START SUPPLIED ENTRIES

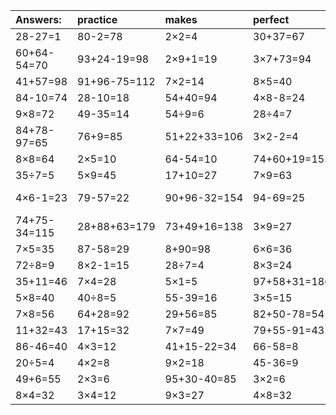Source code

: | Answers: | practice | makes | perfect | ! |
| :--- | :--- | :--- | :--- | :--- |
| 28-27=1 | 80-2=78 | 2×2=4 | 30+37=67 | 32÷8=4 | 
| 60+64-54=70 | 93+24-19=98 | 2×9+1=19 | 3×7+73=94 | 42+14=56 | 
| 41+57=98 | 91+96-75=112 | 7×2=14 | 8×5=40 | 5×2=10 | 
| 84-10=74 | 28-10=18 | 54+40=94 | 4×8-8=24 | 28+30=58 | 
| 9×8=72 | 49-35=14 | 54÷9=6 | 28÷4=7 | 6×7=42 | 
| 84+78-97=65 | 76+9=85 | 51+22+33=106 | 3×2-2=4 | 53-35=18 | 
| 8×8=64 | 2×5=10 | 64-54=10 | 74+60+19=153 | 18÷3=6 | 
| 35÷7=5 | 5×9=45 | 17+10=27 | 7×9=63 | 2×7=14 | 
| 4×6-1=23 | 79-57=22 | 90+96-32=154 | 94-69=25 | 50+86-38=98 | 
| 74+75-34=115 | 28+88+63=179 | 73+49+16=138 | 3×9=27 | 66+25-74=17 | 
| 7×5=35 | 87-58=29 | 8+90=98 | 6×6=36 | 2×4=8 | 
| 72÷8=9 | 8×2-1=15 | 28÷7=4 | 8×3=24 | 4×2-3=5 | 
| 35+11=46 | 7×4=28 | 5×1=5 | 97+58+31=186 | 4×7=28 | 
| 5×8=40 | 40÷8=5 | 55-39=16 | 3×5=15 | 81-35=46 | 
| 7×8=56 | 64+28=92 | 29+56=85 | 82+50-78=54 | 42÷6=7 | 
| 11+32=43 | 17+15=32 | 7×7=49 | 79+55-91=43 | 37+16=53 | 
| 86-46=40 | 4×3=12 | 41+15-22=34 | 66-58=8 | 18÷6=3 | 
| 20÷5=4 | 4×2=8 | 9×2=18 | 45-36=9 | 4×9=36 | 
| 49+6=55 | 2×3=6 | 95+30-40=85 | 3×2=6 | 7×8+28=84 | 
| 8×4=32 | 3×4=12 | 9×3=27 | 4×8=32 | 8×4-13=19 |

END SUPPLIED ENTRIES
START SUPPLIED ENTRIES

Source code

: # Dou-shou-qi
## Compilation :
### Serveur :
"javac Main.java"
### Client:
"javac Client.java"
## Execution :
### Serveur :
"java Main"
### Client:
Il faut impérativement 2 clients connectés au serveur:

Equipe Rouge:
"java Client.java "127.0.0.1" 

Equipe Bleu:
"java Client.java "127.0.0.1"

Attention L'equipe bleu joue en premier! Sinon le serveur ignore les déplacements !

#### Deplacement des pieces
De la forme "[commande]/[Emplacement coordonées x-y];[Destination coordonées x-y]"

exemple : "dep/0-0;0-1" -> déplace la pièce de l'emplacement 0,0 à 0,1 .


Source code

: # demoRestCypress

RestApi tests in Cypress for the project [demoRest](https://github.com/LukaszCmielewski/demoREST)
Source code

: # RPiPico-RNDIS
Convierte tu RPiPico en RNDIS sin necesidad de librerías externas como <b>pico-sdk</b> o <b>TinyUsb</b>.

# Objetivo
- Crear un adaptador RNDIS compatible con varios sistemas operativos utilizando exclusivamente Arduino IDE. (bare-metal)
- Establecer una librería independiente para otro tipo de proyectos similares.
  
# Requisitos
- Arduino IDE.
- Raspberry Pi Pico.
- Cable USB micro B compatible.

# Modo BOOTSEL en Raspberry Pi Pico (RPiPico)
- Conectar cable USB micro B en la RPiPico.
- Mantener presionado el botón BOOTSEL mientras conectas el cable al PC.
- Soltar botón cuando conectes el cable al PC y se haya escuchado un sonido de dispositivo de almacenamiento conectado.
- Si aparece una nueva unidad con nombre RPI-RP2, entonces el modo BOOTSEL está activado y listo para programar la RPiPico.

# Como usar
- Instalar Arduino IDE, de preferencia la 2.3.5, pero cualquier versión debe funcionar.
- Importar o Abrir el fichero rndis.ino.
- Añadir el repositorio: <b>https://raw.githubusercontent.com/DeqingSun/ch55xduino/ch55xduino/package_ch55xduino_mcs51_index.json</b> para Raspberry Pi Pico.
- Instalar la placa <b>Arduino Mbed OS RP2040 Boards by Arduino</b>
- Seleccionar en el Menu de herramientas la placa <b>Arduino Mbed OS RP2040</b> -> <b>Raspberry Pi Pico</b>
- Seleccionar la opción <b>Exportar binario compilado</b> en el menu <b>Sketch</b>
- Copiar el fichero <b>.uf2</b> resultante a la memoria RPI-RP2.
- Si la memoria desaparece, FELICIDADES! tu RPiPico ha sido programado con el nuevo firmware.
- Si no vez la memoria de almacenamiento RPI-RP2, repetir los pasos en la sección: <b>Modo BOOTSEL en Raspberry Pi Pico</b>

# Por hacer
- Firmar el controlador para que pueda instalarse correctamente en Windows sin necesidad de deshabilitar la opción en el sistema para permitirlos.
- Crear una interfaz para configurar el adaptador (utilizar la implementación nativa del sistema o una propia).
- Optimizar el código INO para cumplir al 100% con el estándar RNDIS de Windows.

END SUPPLIED ENTRIES

- WHAT YOU WILL DO -
Retype the lines starting at "# Modo BOOTSEL en Raspberry Pi Pico (RPiPico)" and ending at "- Optimizar el", including both of those lines.

- EXERCISE RESULT -
# Modo BOOTSEL en Raspberry Pi Pico (RPiPico)
- Conectar cable USB micro B en la RPiPico.
- Mantener presionado el botón BOOTSEL mientras conectas el cable al PC.
- Soltar botón cuando conectes el cable al PC y se haya escuchado un sonido de dispositivo de almacenamiento conectado.
- Si aparece una nueva unidad con nombre RPI-RP2, entonces el modo BOOTSEL está activado y listo para programar la RPiPico.

# Como usar
- Instalar Arduino IDE, de preferencia la 2.3.5, pero cualquier versión debe funcionar.
- Importar o Abrir el fichero rndis.ino.
- Añadir el repositorio: <b>https://raw.githubusercontent.com/DeqingSun/ch55xduino/ch55xduino/package_ch55xduino_mcs51_index.json</b> para Raspberry Pi Pico.
- Instalar la placa <b>Arduino Mbed OS RP2040 Boards by Arduino</b>
- Seleccionar en el Menu de herramientas la placa <b>Arduino Mbed OS RP2040</b> -> <b>Raspberry Pi Pico</b>
- Seleccionar la opción <b>Exportar binario compilado</b> en el menu <b>Sketch</b>
- Copiar el fichero <b>.uf2</b> resultante a la memoria RPI-RP2.
- Si la memoria desaparece, FELICIDADES! tu RPiPico ha sido programado con el nuevo firmware.
- Si no vez la memoria de almacenamiento RPI-RP2, repetir los pasos en la sección: <b>Modo BOOTSEL en Raspberry Pi Pico</b>

# Por hacer
- Firmar el controlador para que pueda instalarse correctamente en Windows sin necesidad de deshabilitar la opción en el sistema para permitirlos.
- Crear una interfaz para configurar el adaptador (utilizar la implementación nativa del sistema o una propia).
- Optimizar el código INO para cumplir al 100% con el estándar RNDIS de Windows.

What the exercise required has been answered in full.